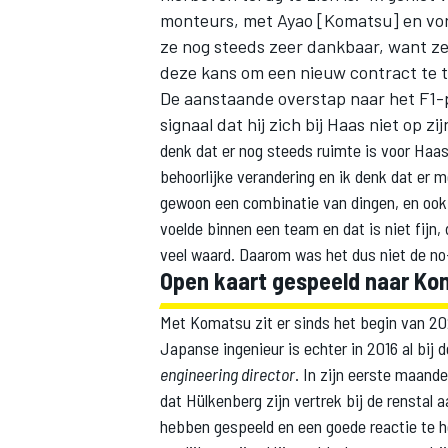
monteurs, met Ayao [Komatsu] en vori
ze nog steeds zeer dankbaar, want ze
deze kans om een nieuw contract te t
De aanstaande overstap naar het F1-p
signaal dat hij zich bij Haas niet op zij
denk dat er nog steeds ruimte is voor Ha
behoorlijke verandering en ik denk dat er 
gewoon een combinatie van dingen, en ook 
voelde binnen een team en dat is niet fijn, 
veel waard. Daarom was het dus niet de no
Open kaart gespeeld naar Ko
Met Komatsu zit er sinds het begin van 2
Japanse ingenieur is echter in 2016 al bij
engineering director
. In zijn eerste maand
dat Hülkenberg zijn vertrek bij de renstal
hebben gespeeld en een goede reactie te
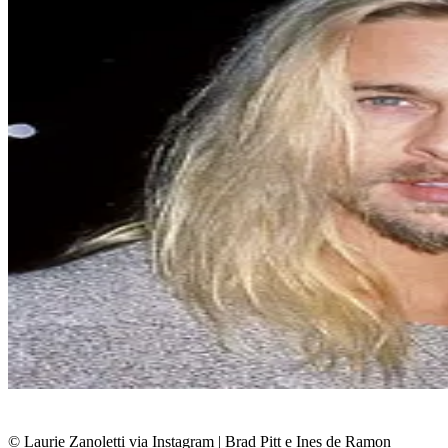
© Laurie Zanoletti via Instagram
|
Brad Pitt e Ines de Ramon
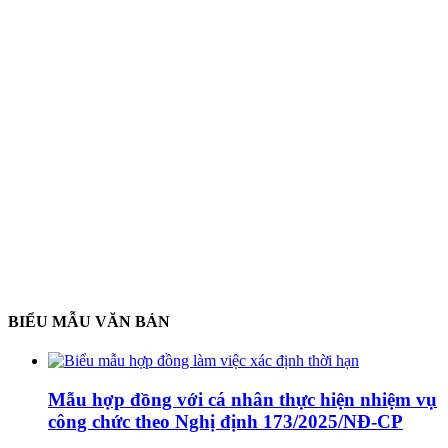
BIỂU MẪU VĂN BẢN
Mẫu hợp đồng với cá nhân thực hiện nhiệm vụ
công chức theo Nghị định 173/2025/NĐ-CP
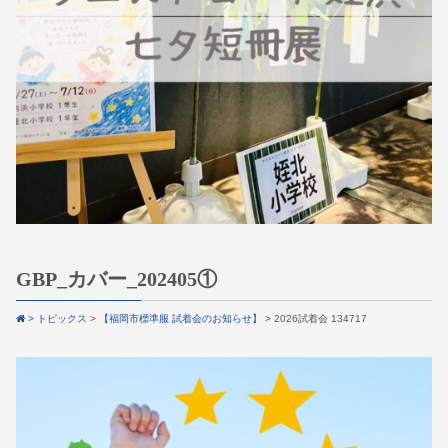
GBP_カバー_202405①
>
トピックス
>
【福岡市標準服 試着会のお知らせ】
>
2026試着会 134717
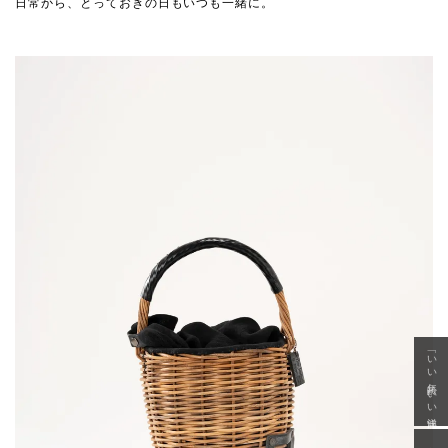
日常から、とっておきの日もいつも一緒に。
「いい年齢 いい洋服」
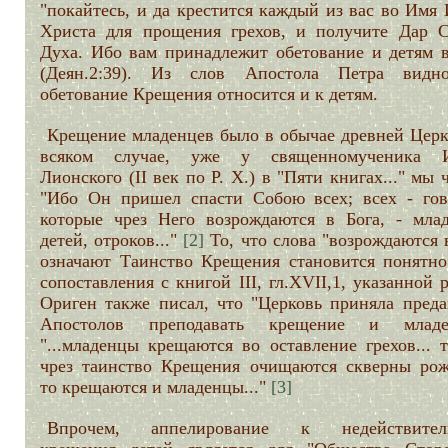
"покайтесь, и да крестится каждый из вас во Имя
Христа для прощения грехов, и получите Дар С
Духа. Ибо вам принадлежит обетование и детям 
(Деян.2:39). Из слов Апостола Петра видн
обетование Крещения относится и к детям.
Крещение младенцев было в обычае древней Церк
всяком случае, уже у священномученика И
Лионского (II век по Р. Х.) в "Пяти книгах..." мы 
"Ибо Он пришел спасти Собою всех; всех - гов
которые чрез Него возрождаются в Бога, - млад
детей, отроков..."
[2]
То, что слова "возрождаются 
означают Таинство Крещения становится понятно
сопоставления с книгой III, гл.XVII,1, указанной 
Ориген также писал, что "Церковь приняла преда
Апостолов преподавать крещение и младен
"...младенцы крещаются во оставление грехов... 
чрез таинство Крещения очищаются скверны рож
то крещаются и младенцы..."
[3]
Впрочем, аппелирование к недействитель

• • •

WORK INSTRUCTION:
Format the lines above as a numbered list, skipping any blank lines. Leave the pictures out of the list.

REPLY TO THE TASK:
1. monteurs, met Ayao [Komatsu] en vori
2. ze nog steeds zeer dankbaar, want ze
3. deze kans om een nieuw contract te t
4. De aanstaande overstap naar het F1-p
5. signaal dat hij zich bij Haas niet op zij
6. denk dat er nog steeds ruimte is voor Ha
7. behoorlijke verandering en ik denk dat er 
8. gewoon een combinatie van dingen, en ook 
9. voelde binnen een team en dat is niet fijn, 
10. veel waard. Daarom was het dus niet de no
11. Open kaart gespeeld naar Ko
12. Met Komatsu zit er sinds het begin van 2
13. Japanse ingenieur is echter in 2016 al bij
14. engineering director
15. . In zijn eerste maand
16. dat Hülkenberg zijn vertrek bij de renstal
17. hebben gespeeld en een goede reactie te
18. © Laurie Zanoletti via Instagram
19. |
20. Brad Pitt e Ines de Ramon
21. BIỂU MẪU VĂN BẢN
22. Mẫu hợp đồng với cá nhân thực hiện nhiệm vụ
23. công chức theo Nghị định 173/2025/NĐ-CP
24. GBP_カバー_202405①
25. >
26. トピックス
27. >
28. 【福岡市標準服 試着会のお知らせ】
29. >
30. 2026試着会 134717
31. 日常から、とっておきの日もいつも一緒に。
32. 「いい年齢 いい洋服」
33. "покайтесь, и да крестится каждый из вас во Имя
34. Христа для прощения грехов, и получите Дар С
35. Духа. Ибо вам принадлежит обетование и детям 
36. (Деян.2:39). Из слов Апостола Петра видн
37. обетование Крещения относится и к детям.
38. Крещение младенцев было в обычае древней Церк
39. всяком случае, уже у священномученика И
40. Лионского (II век по Р. Х.) в "Пяти книгах..." мы 
41. "Ибо Он пришел спасти Собою всех; всех - гов
42. которые чрез Него возрождаются в Бога, - млад
43. детей, отроков..."
44. [2]
45. То, что слова "возрождаются 
46. означают Таинство Крещения становится понятно
47. сопоставления с книгой III, гл.XVII,1, указанной 
48. Ориген также писал, что "Церковь приняла преда
49. Апостолов преподавать крещение и младен
50. "...младенцы крещаются во оставление грехов... 
51. чрез таинство Крещения очищаются скверны рож
52. то крещаются и младенцы..."
53. [3]
54. Впрочем, аппелирование к недействитель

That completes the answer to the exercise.